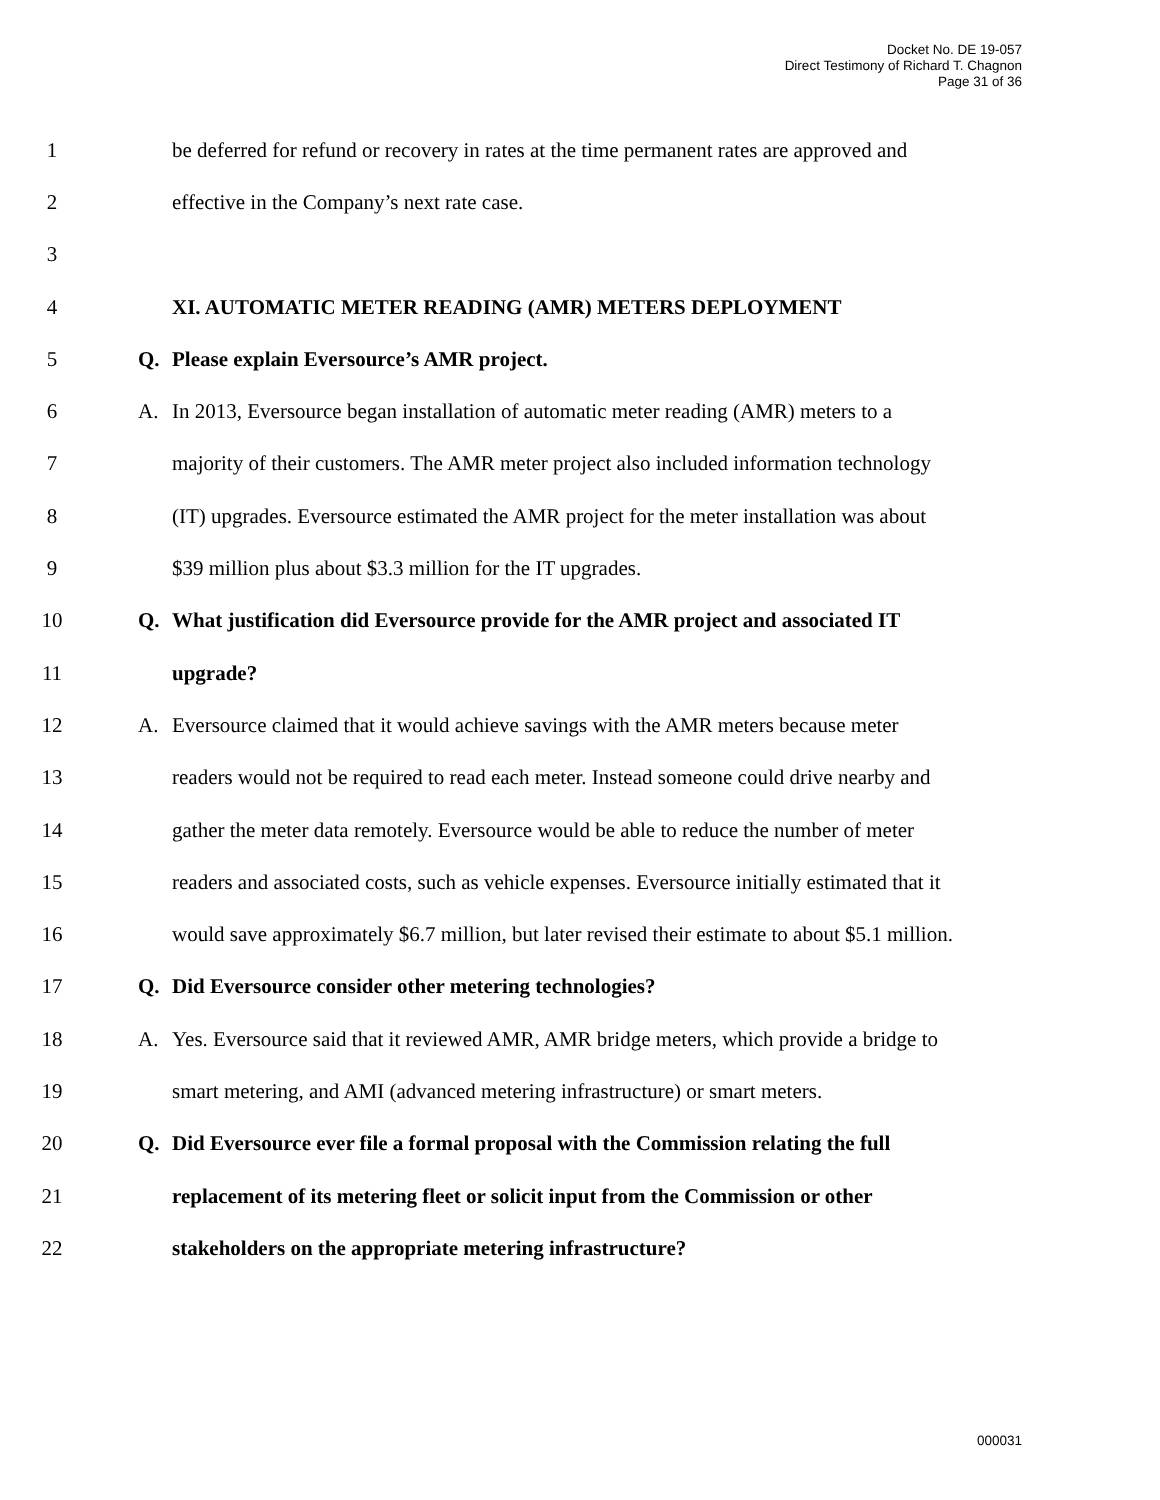Docket No. DE 19-057
Direct Testimony of Richard T. Chagnon
Page 31 of 36
1 be deferred for refund or recovery in rates at the time permanent rates are approved and
2 effective in the Company’s next rate case.
3
4 XI. AUTOMATIC METER READING (AMR) METERS DEPLOYMENT
5 Q. Please explain Eversource’s AMR project.
6 A. In 2013, Eversource began installation of automatic meter reading (AMR) meters to a
7 majority of their customers. The AMR meter project also included information technology
8 (IT) upgrades. Eversource estimated the AMR project for the meter installation was about
9 $39 million plus about $3.3 million for the IT upgrades.
10 Q. What justification did Eversource provide for the AMR project and associated IT
11 upgrade?
12 A. Eversource claimed that it would achieve savings with the AMR meters because meter
13 readers would not be required to read each meter. Instead someone could drive nearby and
14 gather the meter data remotely. Eversource would be able to reduce the number of meter
15 readers and associated costs, such as vehicle expenses. Eversource initially estimated that it
16 would save approximately $6.7 million, but later revised their estimate to about $5.1 million.
17 Q. Did Eversource consider other metering technologies?
18 A. Yes. Eversource said that it reviewed AMR, AMR bridge meters, which provide a bridge to
19 smart metering, and AMI (advanced metering infrastructure) or smart meters.
20 Q. Did Eversource ever file a formal proposal with the Commission relating the full
21 replacement of its metering fleet or solicit input from the Commission or other
22 stakeholders on the appropriate metering infrastructure?
000031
● ● ●
Only the lines from the top of the data through the line with "5 Q. Please explain Eversource’s AMR project." should be quoted, exactly and with both ends kept; skip the pictures.

Docket No. DE 19-057
Direct Testimony of Richard T. Chagnon
Page 31 of 36
1 be deferred for refund or recovery in rates at the time permanent rates are approved and
2 effective in the Company’s next rate case.
3
4 XI. AUTOMATIC METER READING (AMR) METERS DEPLOYMENT
5 Q. Please explain Eversource’s AMR project.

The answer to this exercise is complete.